MLUG: Bootstrapping Language-Motion Pre-Training for Unified Motion-Language Understanding and Generation
Round 1
Reviewer 1 Report
Comments and Suggestions for AuthorsThis paper introduces MLUG, a framework to generate human motion from textual descriptions. Its architecture includes a Unimodal Encoder, Motion-Grounded Text Encoder, Motion-Grounded Motion Decoder, and Motion Length Predictor, enabling nuanced, contextually relevant motions. The paper presents comparisons against several state-of-the-art models and demonstrates superior performance in specific tasks.
Strengths:
- The introduction of the MLP module is innovative. This component allows for dynamic prediction of motion length, addressing a challenge that many other models neglect. It adds flexibility and realism to the generated motions.

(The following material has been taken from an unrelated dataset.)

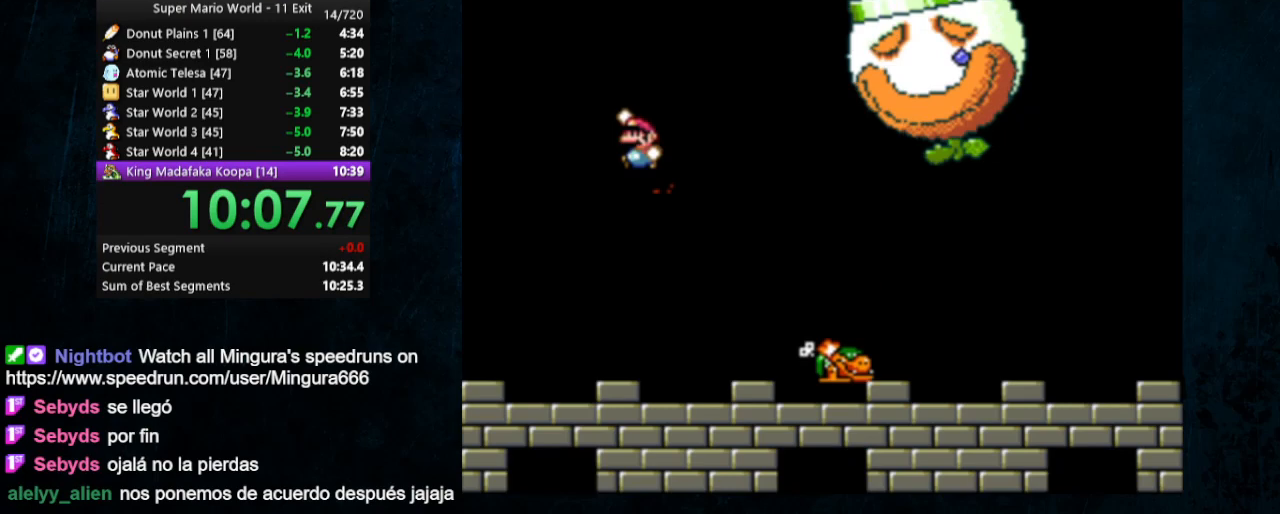
{"buttons": ["Y"], "events": [[67, "B", "up"]]}
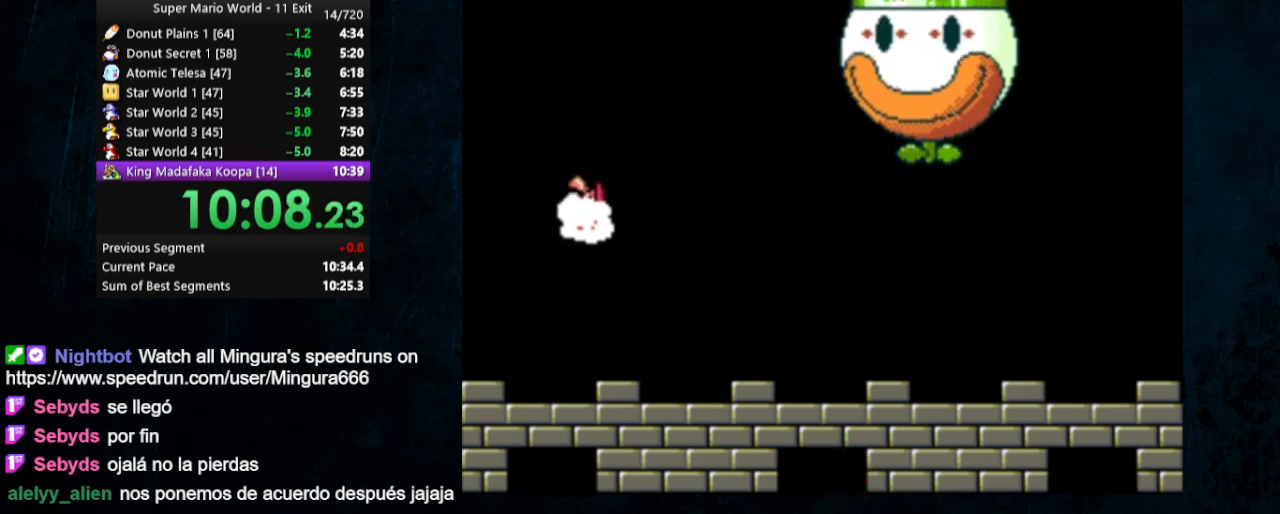
{"buttons": ["Y"], "events": []}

- In the experimental section, the paper compares MLUG with several baseline models and demonstrates state-of-art results in some metrics.
Weaknesses:
- One of the major shortcomings of this paper is the limited visualization of the generated results. Since videos of the motion sequences are not provided, it is essential to include more figures showing the generated motions. This would give me a clearer understanding of the qualitative performance, which is particularly important for assessing this paper.
- While the Introduction mentions several times that the model is designed to handle open vocabulary and generate emotionally expressive motions, there is little follow-up discussion or experimental evidence to support these claims.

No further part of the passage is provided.